For their part, Virginia Democrats tried to persuade the senator to keep his seat with similar enticements. Puckett resigned but withdrew his name from consideration for the tobacco job amid a public backlash.

After Puckett left the Senate, the legislature approved his daughter's appointment to the bench.

Federal prosecutors investigated the matter but did not file charges. But some think these kinds of deals are ethically dubious.

"When you talk about holding up a job that somebody might want for their livelihood as a way of getting partisan gain, that seems a little bit less like regular how-the-sausage-is-made and a little bit more like appealing to people's self-interest and material gain, which is I think more of a problem," said Noah Bookbinder, executive director of Citizens for Responsibility and Ethics in Washington, which tries to reduce the influence of money in politics.

Philadelphia has had its share of questionable arrangements, too.

Former City Solicitor Ken Trujillo ran a brief campaign for mayor in 2015. He endorsed then-Councilman Jim Kenney; a political action committee affiliated with Trujillo gave a research book valued at $4,200 to Kenney's campaign, as well as $10,000 to a PAC that supported Kenney; and Kenney scooped up some of Trujillo's campaign staff. Kenney entered the race shortly after Trujillo dropped out.

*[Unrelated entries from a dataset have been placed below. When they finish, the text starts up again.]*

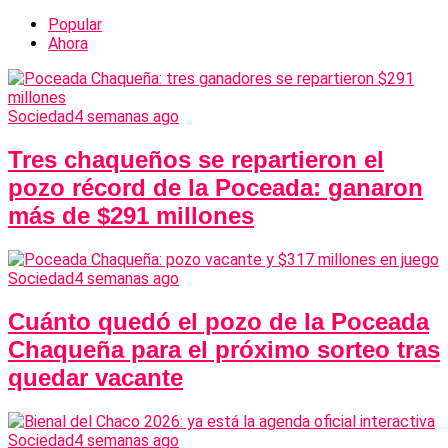
Popular
Ahora
Sociedad
4 semanas ago
Tres chaqueños se repartieron el
pozo récord de la Poceada: ganaron
más de $291 millones
Sociedad
4 semanas ago
Cuánto quedó el pozo de la Poceada
Chaqueña para el próximo sorteo tras
quedar vacante
Sociedad
4 semanas ago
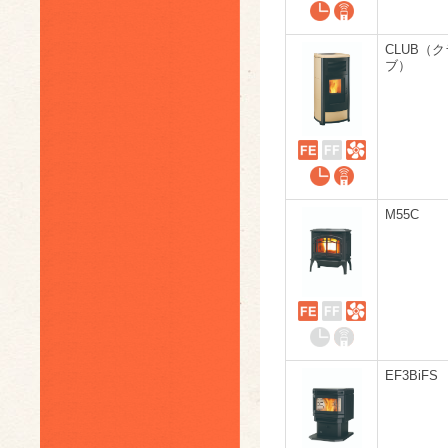
CLUB（ク
ブ）
M55C
EF3BiFS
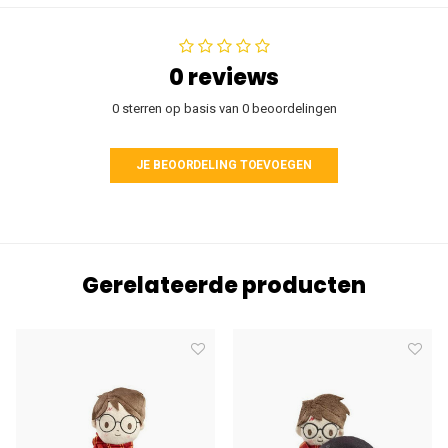
0 reviews
0 sterren op basis van 0 beoordelingen
JE BEOORDELING TOEVOEGEN
Gerelateerde producten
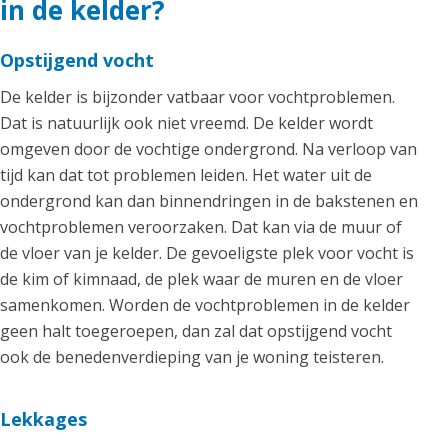
in de kelder?
Opstijgend vocht
De kelder is bijzonder vatbaar voor vochtproblemen.
Dat is natuurlijk ook niet vreemd. De kelder wordt
omgeven door de vochtige ondergrond. Na verloop van
tijd kan dat tot problemen leiden. Het water uit de
ondergrond kan dan binnendringen in de bakstenen en
vochtproblemen veroorzaken. Dat kan via de muur of
de vloer van je kelder. De gevoeligste plek voor vocht is
de kim of kimnaad, de plek waar de muren en de vloer
samenkomen. Worden de vochtproblemen in de kelder
geen halt toegeroepen, dan zal dat opstijgend vocht
ook de benedenverdieping van je woning teisteren.
Lekkages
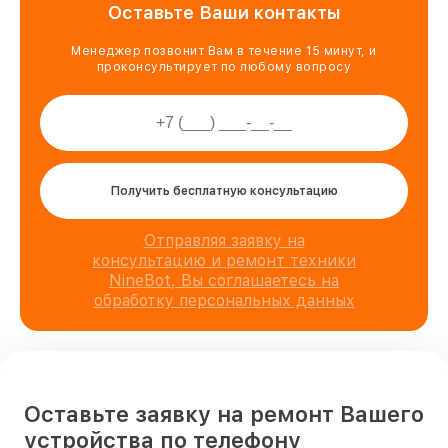
Оставьте Ваши контакты
Менеджер позвонит Вам в течение 15 минут, и
проконсультирует по любому вопросу
Получить бесплатную консультацию
Отправляя заявку на
консультацию и ремонт техники
NineBot, Вы соглашаетесь на
обработку персональных данных
Оставьте заявку на ремонт Вашего
устройства по телефону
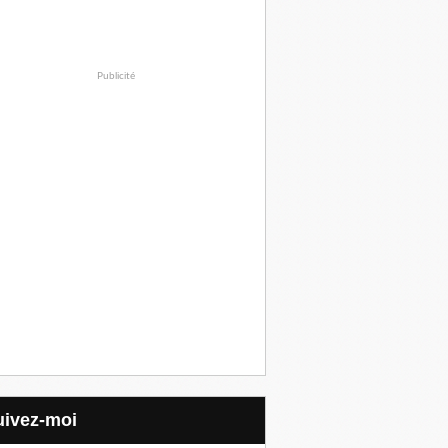
Publicité
Suivez-moi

Last year, the Kenney administration awarded Trujillo's law firm an $800,000 no-bid contract to defend the city's sweetened-beverage tax. Mayor Kenney said at the time that the contract wasn't a political favor, calling Trujillo a "great lawyer." The mayor also said that some of the city's big law firms had conflicts of interest, and that the contract was awarded by the Law Department, not him.

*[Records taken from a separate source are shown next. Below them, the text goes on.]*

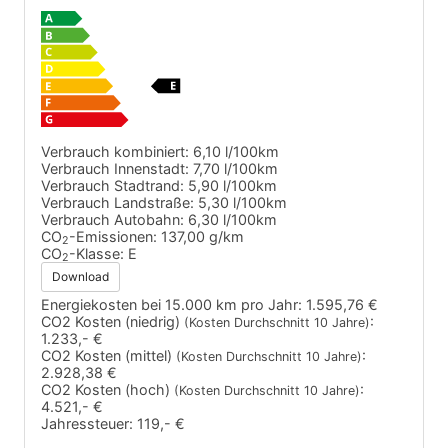
Verbrauch kombiniert:
6,10 l/100km
Verbrauch Innenstadt:
7,70 l/100km
Verbrauch Stadtrand:
5,90 l/100km
Verbrauch Landstraße:
5,30 l/100km
Verbrauch Autobahn:
6,30 l/100km
CO
-Emissionen:
137,00 g/km
2
CO
-Klasse:
E
2
Download
Energiekosten bei 15.000 km pro Jahr:
1.595,76 €
CO2 Kosten (niedrig)
:
(Kosten Durchschnitt 10 Jahre)
1.233,- €
CO2 Kosten (mittel)
:
(Kosten Durchschnitt 10 Jahre)
2.928,38 €
CO2 Kosten (hoch)
:
(Kosten Durchschnitt 10 Jahre)
4.521,- €
Jahressteuer:
119,- €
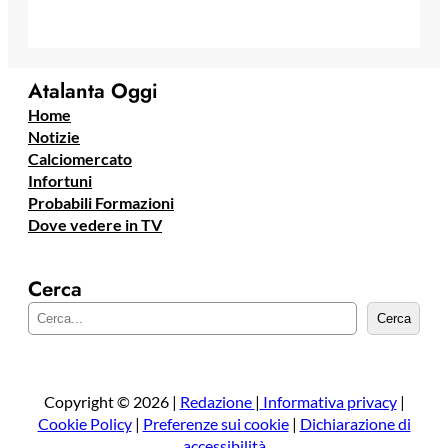
Atalanta Oggi
Home
Notizie
Calciomercato
Infortuni
Probabili Formazioni
Dove vedere in TV
Cerca
C
Cerca
e
r
c
a
Copyright © 2026 |
Redazione
|
Informativa privacy
|
Cookie Policy
|
Preferenze sui cookie
|
Dichiarazione di
accessibilità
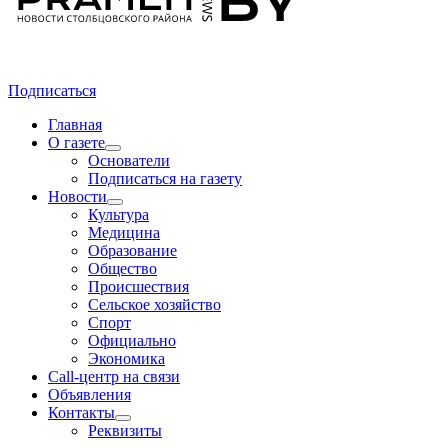
Подписаться
Главная
О газете
Основатели
Подписаться на газету
Новости
Культура
Медицина
Образование
Общество
Происшествия
Сельское хозяйство
Спорт
Официально
Экономика
Call-центр на связи
Объявления
Контакты
Реквизиты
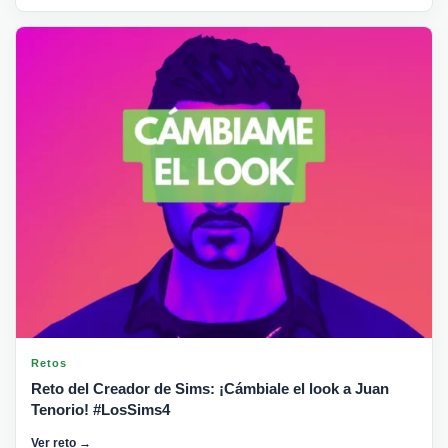
Retos
Reto del Creador de Sims: ¡Cámbiale el look a Juan
Tenorio! #LosSims4
Ver reto →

Trujillo defended the contract, saying he hadn't personally contributed to Kenney's campaign.

Then there's Brady. In addition to his campaign allegedly paying his 2012 primary challenger, a former Moore supporter says Brady offered her a job to silence her.

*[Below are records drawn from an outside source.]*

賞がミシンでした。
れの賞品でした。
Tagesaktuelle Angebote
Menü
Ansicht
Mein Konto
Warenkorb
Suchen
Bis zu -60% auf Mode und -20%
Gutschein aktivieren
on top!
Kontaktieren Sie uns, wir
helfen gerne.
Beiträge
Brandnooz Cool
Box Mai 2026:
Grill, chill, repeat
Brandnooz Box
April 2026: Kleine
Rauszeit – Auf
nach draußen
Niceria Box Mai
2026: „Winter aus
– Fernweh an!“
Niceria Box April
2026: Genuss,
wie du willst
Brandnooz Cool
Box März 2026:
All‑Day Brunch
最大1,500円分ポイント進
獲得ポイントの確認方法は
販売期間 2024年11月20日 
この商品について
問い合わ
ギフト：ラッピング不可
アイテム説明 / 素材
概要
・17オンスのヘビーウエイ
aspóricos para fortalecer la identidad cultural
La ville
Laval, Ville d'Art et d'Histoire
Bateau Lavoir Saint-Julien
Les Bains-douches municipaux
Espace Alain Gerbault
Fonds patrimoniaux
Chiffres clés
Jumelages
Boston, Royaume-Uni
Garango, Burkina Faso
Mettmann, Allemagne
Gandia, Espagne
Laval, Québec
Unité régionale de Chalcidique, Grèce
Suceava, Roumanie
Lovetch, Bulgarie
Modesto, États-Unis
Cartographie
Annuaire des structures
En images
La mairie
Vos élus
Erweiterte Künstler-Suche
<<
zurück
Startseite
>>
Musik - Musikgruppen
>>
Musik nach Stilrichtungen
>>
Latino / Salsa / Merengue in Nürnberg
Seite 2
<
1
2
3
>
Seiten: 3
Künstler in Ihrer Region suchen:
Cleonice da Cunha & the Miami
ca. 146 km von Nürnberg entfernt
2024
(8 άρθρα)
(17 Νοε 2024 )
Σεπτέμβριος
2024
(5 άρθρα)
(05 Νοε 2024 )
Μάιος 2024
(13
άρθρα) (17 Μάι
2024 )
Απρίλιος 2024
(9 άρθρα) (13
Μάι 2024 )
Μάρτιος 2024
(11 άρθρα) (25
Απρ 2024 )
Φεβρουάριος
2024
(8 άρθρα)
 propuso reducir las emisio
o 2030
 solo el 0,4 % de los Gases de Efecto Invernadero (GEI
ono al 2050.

Paula Brown, the former mayor of Darby Borough and a current candidate for that office, said she received the unexpected offer in a call from Brady in 2012, shortly after she had posted her support for Moore's campaign on Facebook.

When she declined Brady's offer, she said, the congressman pressed: Did anyone in her family need work?

"I said, 'No, everyone in my family is fine.' So I turned him down," Brown said in an interview last week.

Eisenhower, Brady's attorney, didn't dispute the phone conversation with Brown occurred but said the congressman didn't offer any jobs. He said that Brown actually apologized for having distributed Moore's petitions and that she offered to throw away those petitions and to collect signatures for Brady (the congressman said that wasn't necessary).

Told of Brady's account of their conversation, Brown laughed. "Alternative facts," she said.

— Staff writers Tricia L. Nadolny and Chris Brennan contributed to this article.

A previous version of this story incorrectly stated when Democrat Joe Torsella was appointed to a United Nations job.